* **AIM 1**
In the SageMaker bug report below, the function _process_input uses the data directly when context is None. Explain why, using only what its comments say.

* **GIVEN PASSAGE**
+ + + +

Sagemaker Repack-Model Error: ErrorMessage "" Command "/bin/sh -c ./_repack_script_launcher.sh --dependencies #4588

jasonpaquibulan · 2024-04-17T02:05:39Z

Describe the bug

I don't understand why when repacking-model with Sagemaker it uses Python 3.7 , I'm currently running on Python3.10
Repacking Error: ErrorMessage "" Command "/bin/sh -c ./_repack_script_launcher.sh --dependencies

To reproduce
A clear, step-by-step set of instructions to reproduce the bug.
The provided code need to be complete and runnable, if additional data is needed, please include them in the issue.

%%writefile {CODE_FOLDER}/pipeline/inference.py
#| filename: inference.py
#| code-line-numbers: true

import os
import json
import requests
import joblib
import numpy as np
import pandas as pd
from pathlib import Path

def handler(data, context, directory=Path("/opt/ml/model")):
"""
This is the entrypoint that will be called by SageMaker
when the endpoint receives a request.
"""
print("Handling endpoint request")

processed_input = _process_input(data, context, directory)
output = _predict(processed_input, context, directory) if processed_input else None
return _process_output(output, context, directory)

def _process_input(data, context, directory):
print("Processing input data...")

if context is None:
    # The context will be None when we are testing the code
    # directly from a notebook. In that case, we can use the
    # data directly.
    endpoint_input = data
elif context.request_content_type in (
    "application/json",
    "application/octet-stream",
):
    # When the endpoint is running, we will receive a context
    # object. We need to parse the input and turn it into
    # JSON in that case.
    endpoint_input = data.read().decode("utf-8")
else:
    raise ValueError(
        f"Unsupported content type: {context.request_content_type or 'unknown'}"
    )

# Let's now transform the input data using the features pipeline.
try:
    endpoint_input = json.loads(endpoint_input)
    df = pd.json_normalize(endpoint_input)

+ + + +

* **SUPPLIED MATERIAL**
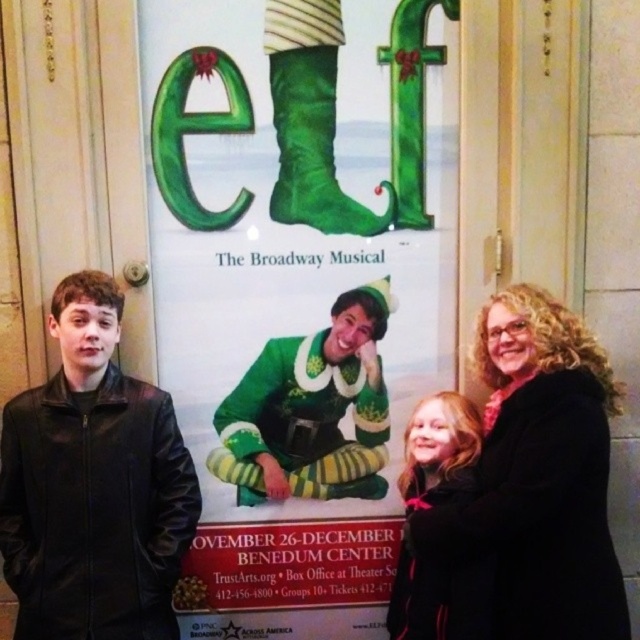
In the scene shown: Who is more forward, [156,637] or [564,609]?

Point [564,609] is more forward.

Which is behind, point (64, 568) or point (448, 560)?

Point (64, 568)

Identify the location of black leather jacket at left. This screenshot has height=640, width=640. (93, 484).

Is black wool coat at right positioned at the back of green felt boot at center?

No.

Find the location of a particular element. The image size is (640, 640). black wool coat at right is located at coordinates (538, 476).

Does point (131, 413) lie behind point (307, 140)?

That is False.

Identify the location of black leather jacket at left. (93, 484).

Find the location of `black leather jacket at left`. black leather jacket at left is located at coordinates (93, 484).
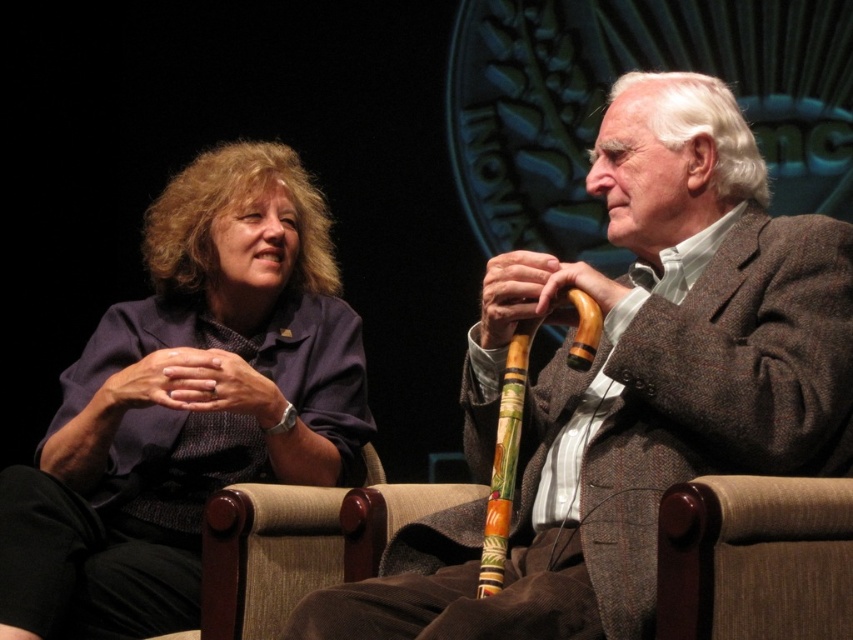
You are an event organizer arranging a photo shoot for the stage setup. You need to ensure that the brown textured cane at center and the matte purple jacket at left are both visible in the frame. Given their sizes, which object might require more strategic placement to avoid being overshadowed?

The brown textured cane at center occupies less space than the matte purple jacket at left, so it might require more strategic placement to avoid being overshadowed by the larger matte purple jacket at left.

You are a stagehand who needs to place a microphone stand exactly 0.1 units to the right of the brown textured cane at center. What coordinates should you set for the microphone stand?

The microphone stand should be placed at coordinates approximately 0.702 on the x and 0.742 on the y, since the brown textured cane at center is at point (631, 385). Adding 0.1 to the x coordinate gives 0.702, while the y coordinate remains unchanged.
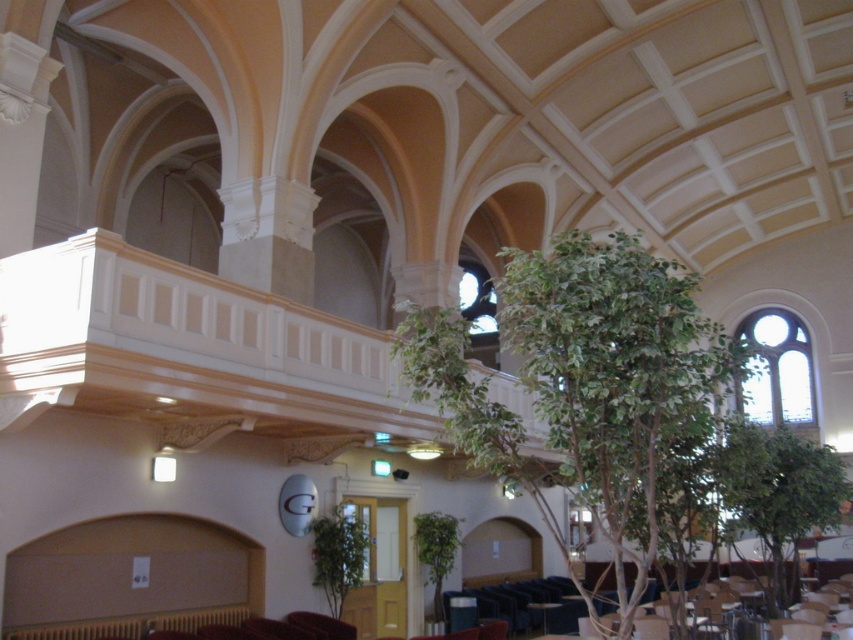
Question: Which point is farther to the camera?

Choices:
 (A) (403, 324)
 (B) (735, 493)

Answer: (B)

Question: Does green leafy tree at center appear over green leafy tree at lower right?

Choices:
 (A) no
 (B) yes

Answer: (B)

Question: Which point is farther to the camera?

Choices:
 (A) green leafy tree at center
 (B) green leafy tree at lower right

Answer: (B)

Question: Which point appears farthest from the camera in this image?

Choices:
 (A) (532, 365)
 (B) (733, 490)

Answer: (B)

Question: Can you confirm if green leafy tree at center is wider than green leafy tree at lower right?

Choices:
 (A) no
 (B) yes

Answer: (B)

Question: Observing the image, what is the correct spatial positioning of green leafy tree at center in reference to green leafy tree at lower right?

Choices:
 (A) below
 (B) above

Answer: (B)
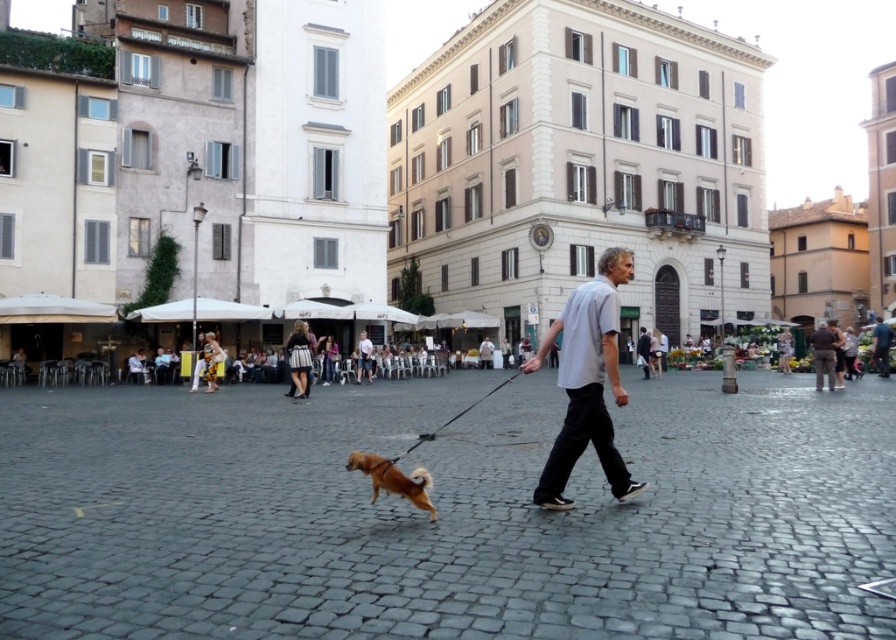
You are standing at the center of the urban square and want to find the golden fur dog at center. According to the coordinates given, in which direction should you look to find it?

The golden fur dog at center is located at coordinates [393,480]. Since you are at the center of the square, which would be coordinate [448,320], you should look towards the northeast direction to find the golden fur dog at center.

You are a photographer standing in the urban square. You want to take a photo of the golden fur dog at center and the light gray cotton shirt at center. Which object should you focus on first to ensure both are in focus?

The golden fur dog at center is closer to the viewer than the light gray cotton shirt at center, so you should focus on the golden fur dog at center first to ensure both are in focus.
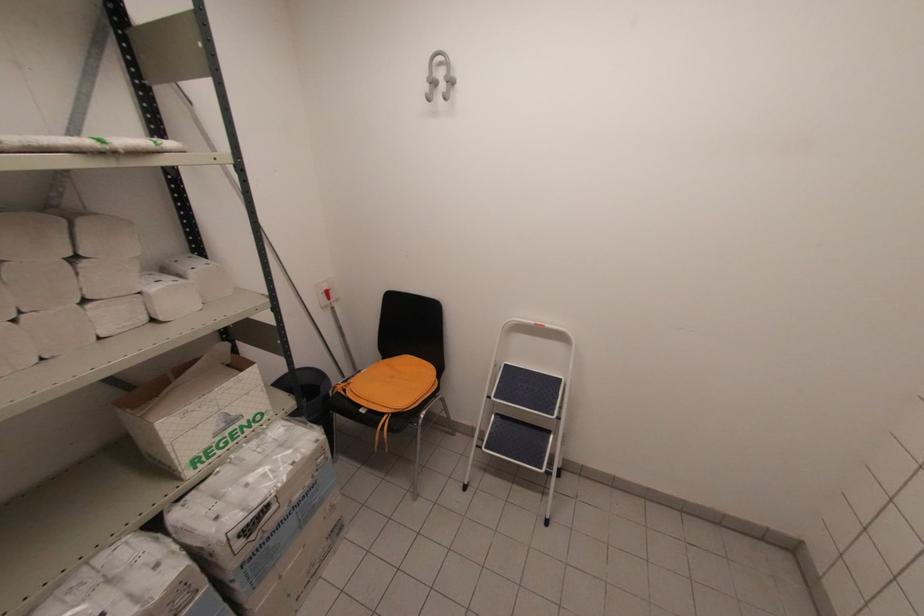
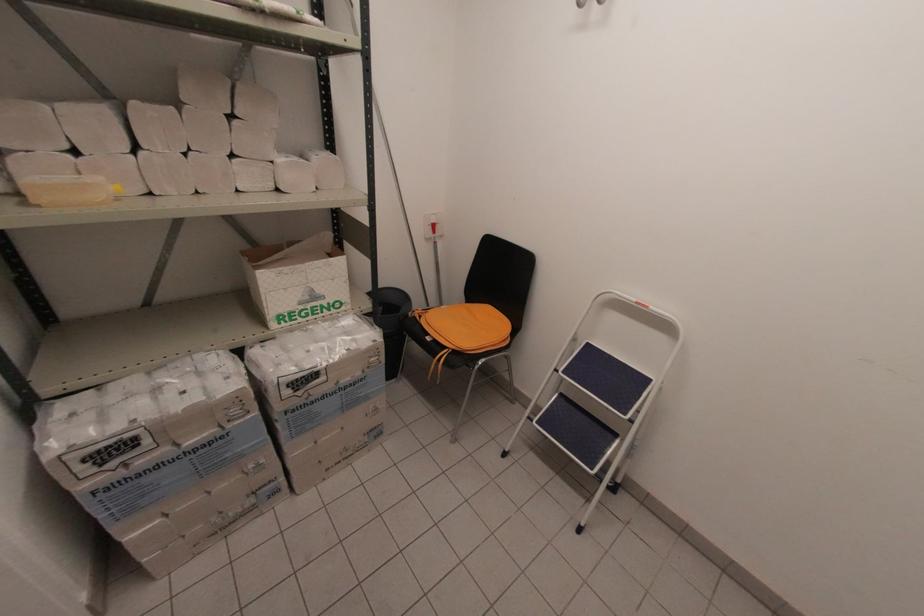
In the second image, find the point that corresponds to [224,426] in the first image.

(309, 298)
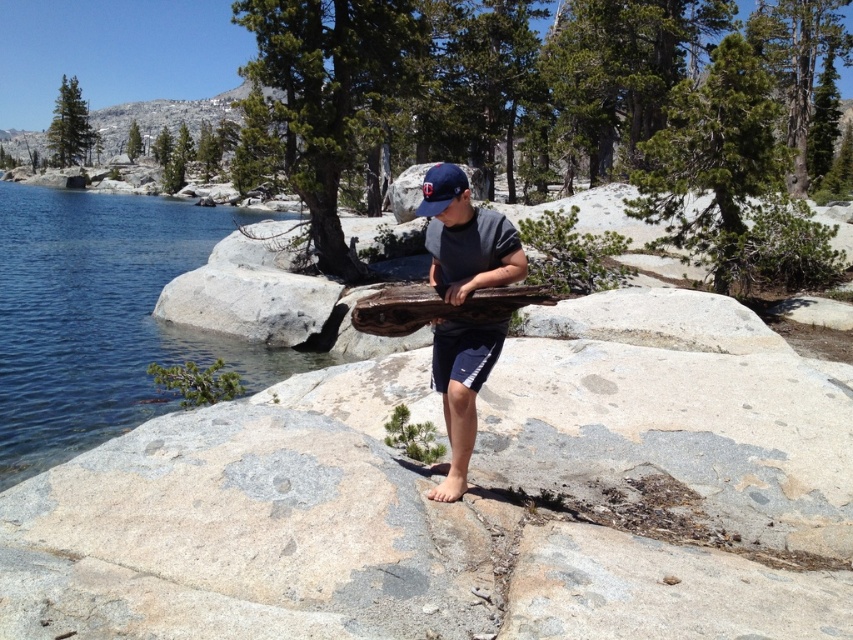
You are standing at the point marked by the coordinates (465, 237) in the image. Describe the object located exactly at this point and its color.

The object at point (465, 237) is matte brown wood at center, which has a matte brown color.

You are a photographer trying to capture the person holding the matte brown wood at center and the matte blue baseball cap at center in the same frame. Since you want both objects to appear balanced in size, which object should you move closer to the camera?

You should move the matte brown wood at center closer to the camera because it is smaller than the matte blue baseball cap at center, so bringing it nearer will make it appear larger in the photo and balance their sizes.

You are a photographer trying to capture the scene with a wide angle lens. You notice the clear blue water at left and the matte blue baseball cap at center. Which object should you focus on first if you want to ensure both are in frame but prioritize the larger one?

You should focus on the clear blue water at left first because it is larger in size than the matte blue baseball cap at center, so prioritizing it ensures it fits well within the frame.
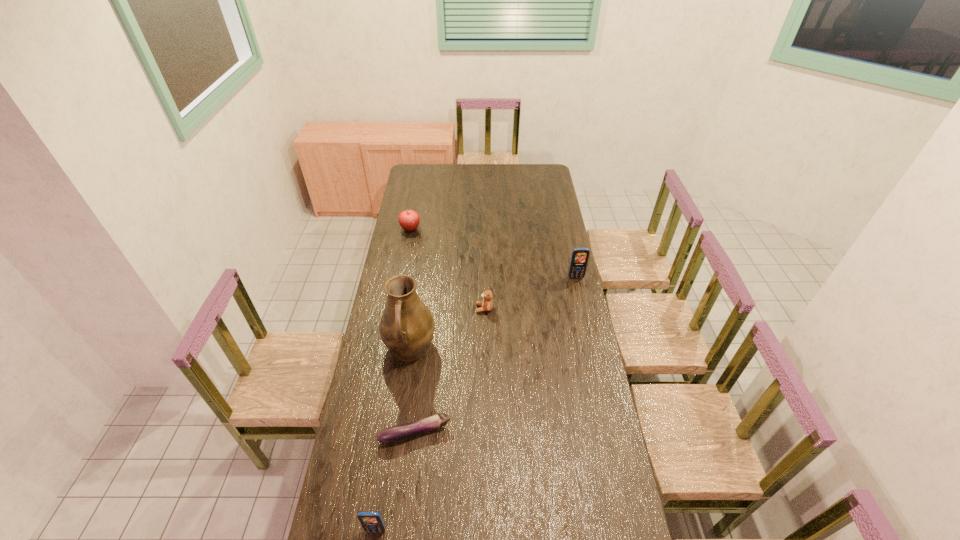
Find the location of a particular element. The width and height of the screenshot is (960, 540). free space between the shortest object and the fifth object from left to right is located at coordinates (449, 371).

You are a GUI agent. You are given a task and a screenshot of the screen. Output one action in this format:
    pyautogui.click(x=<x>, y=<y>)
    Task: Click on the blank region between the fifth nearest object and the shorter cellular telephone
    
    Given the screenshot: What is the action you would take?
    pyautogui.click(x=476, y=404)

The image size is (960, 540). I want to click on vacant area between the left cellular telephone and the second farthest object, so click(476, 404).

This screenshot has width=960, height=540. Find the location of `free space between the rightmost object and the eggplant`. free space between the rightmost object and the eggplant is located at coordinates (495, 355).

+ + + +

* **AIM 2**
Pull out each line of the records that contains the word "placement".

* **FULL ANSWER 1**
The comments say that context will be None when the code is being tested directly from a notebook, so the data can be used as it is. When the endpoint is running, a context object is received, and the input has to be parsed and turned into JSON.

* **FULL ANSWER 2**
You are an event organizer arranging a photo shoot for the stage setup. You need to ensure that the brown textured cane at center and the matte purple jacket at left are both visible in the frame. Given their sizes, which object might require more strategic placement to avoid being overshadowed?
The brown textured cane at center occupies less space than the matte purple jacket at left, so it might require more strategic placement to avoid being overshadowed by the larger matte purple jacket at left.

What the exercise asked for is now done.